◆ Records shown:
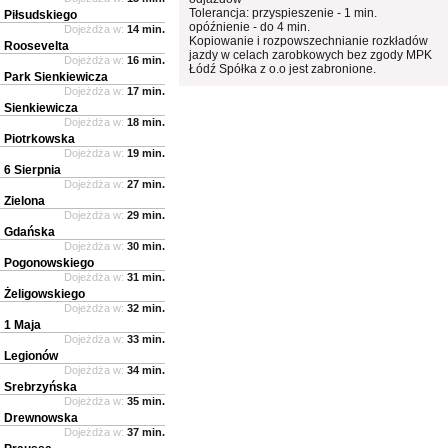
Tolerancja: przyspieszenie - 1 min.
Piłsudskiego
opóźnienie - do 4 min.
Dojeżdża w:
14 min.
Kopiowanie i rozpowszechnianie rozkładów
Roosevelta
jazdy w celach zarobkowych bez zgody MPK
Dojeżdża w:
16 min.
Łódź Spółka z o.o jest zabronione.
Park Sienkiewicza
Dojeżdża w:
17 min.
Sienkiewicza
Dojeżdża w:
18 min.
Piotrkowska
Dojeżdża w:
19 min.
6 Sierpnia
Dojeżdża w:
27 min.
Zielona
Dojeżdża w:
29 min.
Gdańska
Dojeżdża w:
30 min.
Pogonowskiego
Dojeżdża w:
31 min.
Żeligowskiego
Dojeżdża w:
32 min.
1 Maja
Dojeżdża w:
33 min.
Legionów
Dojeżdża w:
34 min.
Srebrzyńska
Dojeżdża w:
35 min.
Drewnowska
Dojeżdża w:
37 min.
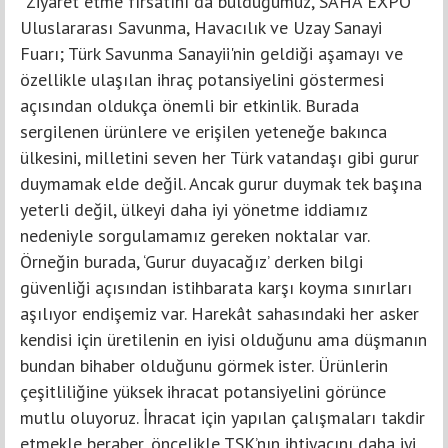
“Ziyaret etme fırsatını da bulduğumuz, SAHA EXPO
Uluslararası Savunma, Havacılık ve Uzay Sanayi
Fuarı; Türk Savunma Sanayii'nin geldiği aşamayı ve
özellikle ulaşılan ihraç potansiyelini göstermesi
açısından oldukça önemli bir etkinlik. Burada
sergilenen ürünlere ve erişilen yeteneğe bakınca
ülkesini, milletini seven her Türk vatandaşı gibi gurur
duymamak elde değil. Ancak gurur duymak tek başına
yeterli değil, ülkeyi daha iyi yönetme iddiamız
nedeniyle sorgulamamız gereken noktalar var.
Örneğin burada, ‘Gurur duyacağız’ derken bilgi
güvenliği açısından istihbarata karşı koyma sınırları
aşılıyor endişemiz var. Harekât sahasındaki her asker
kendisi için üretilenin en iyisi olduğunu ama düşmanın
bundan bihaber olduğunu görmek ister. Ürünlerin
çeşitliliğine yüksek ihracat potansiyelini görünce
mutlu oluyoruz. İhracat için yapılan çalışmaları takdir
etmekle beraber, öncelikle TSK’nın ihtiyacını daha iyi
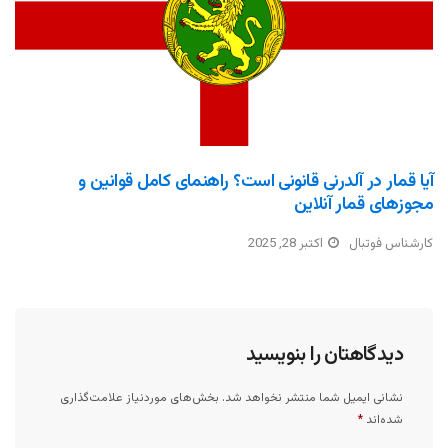
آیا قمار در آلدرنی قانونی است؟ راهنمای کامل قوانین و
مجوزهای قمار آنلاین
کارشناس فوتبال
اکتبر 28, 2025
دیدگاهتان را بنویسید
نشانی ایمیل شما منتشر نخواهد شد.
بخش‌های موردنیاز علامت‌گذاری
شده‌اند
*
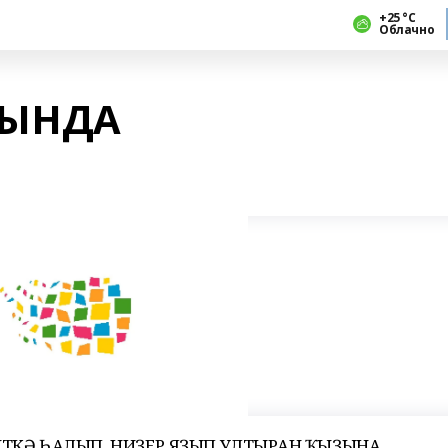
+25 °С
Облачно
ЫНДА
ТКӘ ҺАЛЫП, НИҘЕР ЯҘЫП УЛТЫРҒАН ҠЫҘЫНА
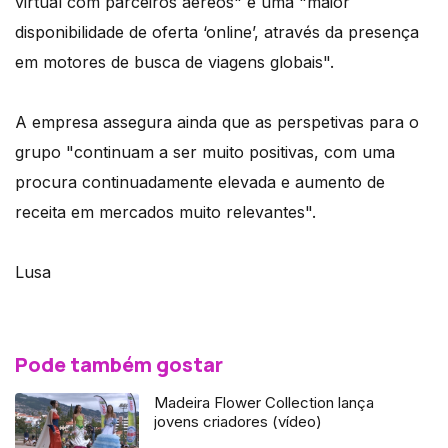
virtual com parceiros aéreos" e uma "maior
disponibilidade de oferta ‘online’, através da presença
em motores de busca de viagens globais".
A empresa assegura ainda que as perspetivas para o
grupo "continuam a ser muito positivas, com uma
procura continuadamente elevada e aumento de
receita em mercados muito relevantes".
Lusa
Pode também gostar
Madeira Flower Collection lança
jovens criadores (vídeo)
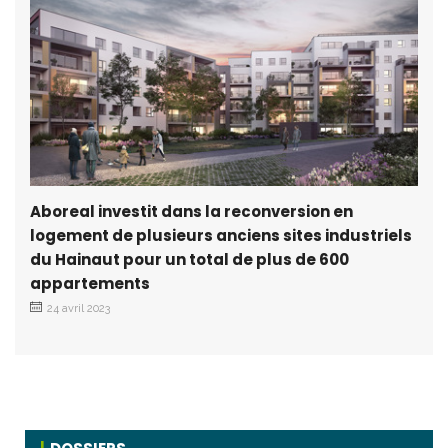
Aboreal investit dans la reconversion en
logement de plusieurs anciens sites industriels
du Hainaut pour un total de plus de 600
appartements
24 avril 2023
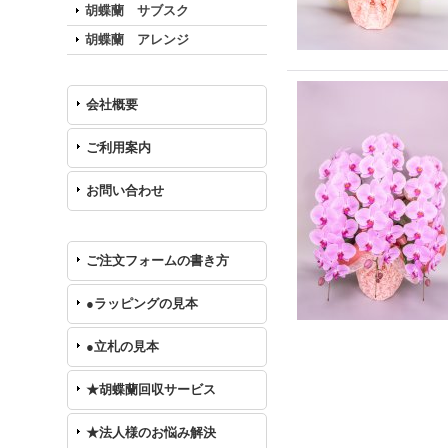
胡蝶蘭 サブスク
胡蝶蘭 アレンジ
会社概要
ご利用案内
お問い合わせ
ご注文フォームの書き方
●ラッピングの見本
●立札の見本
★胡蝶蘭回収サービス
★法人様のお悩み解決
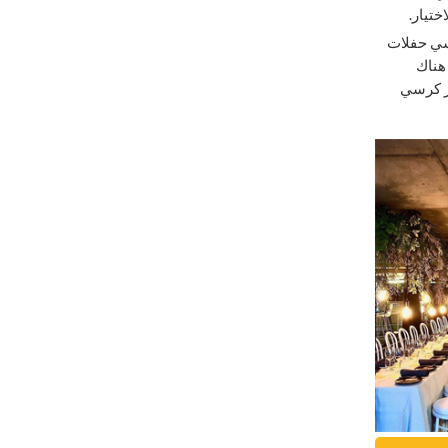
ختيار.
رسي حفلات
 هناك
تر كرسي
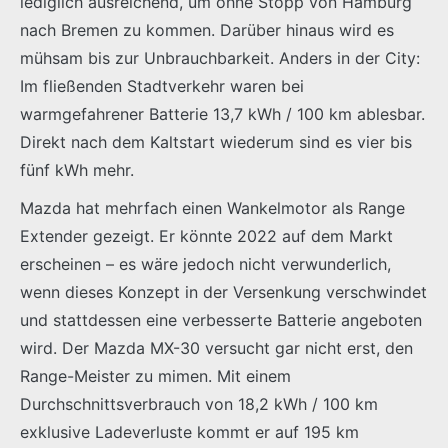
lediglich ausreichend, um ohne Stopp von Hamburg
nach Bremen zu kommen. Darüber hinaus wird es
mühsam bis zur Unbrauchbarkeit. Anders in der City:
Im fließenden Stadtverkehr waren bei
warmgefahrener Batterie 13,7 kWh / 100 km ablesbar.
Direkt nach dem Kaltstart wiederum sind es vier bis
fünf kWh mehr.
Mazda hat mehrfach einen Wankelmotor als Range
Extender gezeigt. Er könnte 2022 auf dem Markt
erscheinen – es wäre jedoch nicht verwunderlich,
wenn dieses Konzept in der Versenkung verschwindet
und stattdessen eine verbesserte Batterie angeboten
wird. Der Mazda MX-30 versucht gar nicht erst, den
Range-Meister zu mimen. Mit einem
Durchschnittsverbrauch von 18,2 kWh / 100 km
exklusive Ladeverluste kommt er auf 195 km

◆ Exercise: Change every occurrence of "Mazda" in the data above to "Renault", keeping all other text unchanged, and leave the pictures out of your answer.

◆ The completed task:
Tolerancja: przyspieszenie - 1 min.
Piłsudskiego
opóźnienie - do 4 min.
Dojeżdża w:
14 min.
Kopiowanie i rozpowszechnianie rozkładów
Roosevelta
jazdy w celach zarobkowych bez zgody MPK
Dojeżdża w:
16 min.
Łódź Spółka z o.o jest zabronione.
Park Sienkiewicza
Dojeżdża w:
17 min.
Sienkiewicza
Dojeżdża w:
18 min.
Piotrkowska
Dojeżdża w:
19 min.
6 Sierpnia
Dojeżdża w:
27 min.
Zielona
Dojeżdża w:
29 min.
Gdańska
Dojeżdża w:
30 min.
Pogonowskiego
Dojeżdża w:
31 min.
Żeligowskiego
Dojeżdża w:
32 min.
1 Maja
Dojeżdża w:
33 min.
Legionów
Dojeżdża w:
34 min.
Srebrzyńska
Dojeżdża w:
35 min.
Drewnowska
Dojeżdża w:
37 min.
“Ziyaret etme fırsatını da bulduğumuz, SAHA EXPO
Uluslararası Savunma, Havacılık ve Uzay Sanayi
Fuarı; Türk Savunma Sanayii'nin geldiği aşamayı ve
özellikle ulaşılan ihraç potansiyelini göstermesi
açısından oldukça önemli bir etkinlik. Burada
sergilenen ürünlere ve erişilen yeteneğe bakınca
ülkesini, milletini seven her Türk vatandaşı gibi gurur
duymamak elde değil. Ancak gurur duymak tek başına
yeterli değil, ülkeyi daha iyi yönetme iddiamız
nedeniyle sorgulamamız gereken noktalar var.
Örneğin burada, ‘Gurur duyacağız’ derken bilgi
güvenliği açısından istihbarata karşı koyma sınırları
aşılıyor endişemiz var. Harekât sahasındaki her asker
kendisi için üretilenin en iyisi olduğunu ama düşmanın
bundan bihaber olduğunu görmek ister. Ürünlerin
çeşitliliğine yüksek ihracat potansiyelini görünce
mutlu oluyoruz. İhracat için yapılan çalışmaları takdir
etmekle beraber, öncelikle TSK’nın ihtiyacını daha iyi
آیا قمار در آلدرنی قانونی است؟ راهنمای کامل قوانین و
مجوزهای قمار آنلاین
کارشناس فوتبال
اکتبر 28, 2025
دیدگاهتان را بنویسید
نشانی ایمیل شما منتشر نخواهد شد.
بخش‌های موردنیاز علامت‌گذاری
شده‌اند
*
+25 °С
Облачно
ЫНДА
ТКӘ ҺАЛЫП, НИҘЕР ЯҘЫП УЛТЫРҒАН ҠЫҘЫНА
virtual com parceiros aéreos" e uma "maior
disponibilidade de oferta ‘online’, através da presença
em motores de busca de viagens globais".
A empresa assegura ainda que as perspetivas para o
grupo "continuam a ser muito positivas, com uma
procura continuadamente elevada e aumento de
receita em mercados muito relevantes".
Lusa
Pode também gostar
Madeira Flower Collection lança
jovens criadores (vídeo)
Aboreal investit dans la reconversion en
logement de plusieurs anciens sites industriels
du Hainaut pour un total de plus de 600
appartements
24 avril 2023
胡蝶蘭 サブスク
胡蝶蘭 アレンジ
会社概要
ご利用案内
お問い合わせ
ご注文フォームの書き方
●ラッピングの見本
●立札の見本
★胡蝶蘭回収サービス
★法人様のお悩み解決
ختيار.
رسي حفلات
 هناك
تر كرسي
lediglich ausreichend, um ohne Stopp von Hamburg
nach Bremen zu kommen. Darüber hinaus wird es
mühsam bis zur Unbrauchbarkeit. Anders in der City:
Im fließenden Stadtverkehr waren bei
warmgefahrener Batterie 13,7 kWh / 100 km ablesbar.
Direkt nach dem Kaltstart wiederum sind es vier bis
fünf kWh mehr.
Renault hat mehrfach einen Wankelmotor als Range
Extender gezeigt. Er könnte 2022 auf dem Markt
erscheinen – es wäre jedoch nicht verwunderlich,
wenn dieses Konzept in der Versenkung verschwindet
und stattdessen eine verbesserte Batterie angeboten
wird. Der Renault MX-30 versucht gar nicht erst, den
Range-Meister zu mimen. Mit einem
Durchschnittsverbrauch von 18,2 kWh / 100 km
exklusive Ladeverluste kommt er auf 195 km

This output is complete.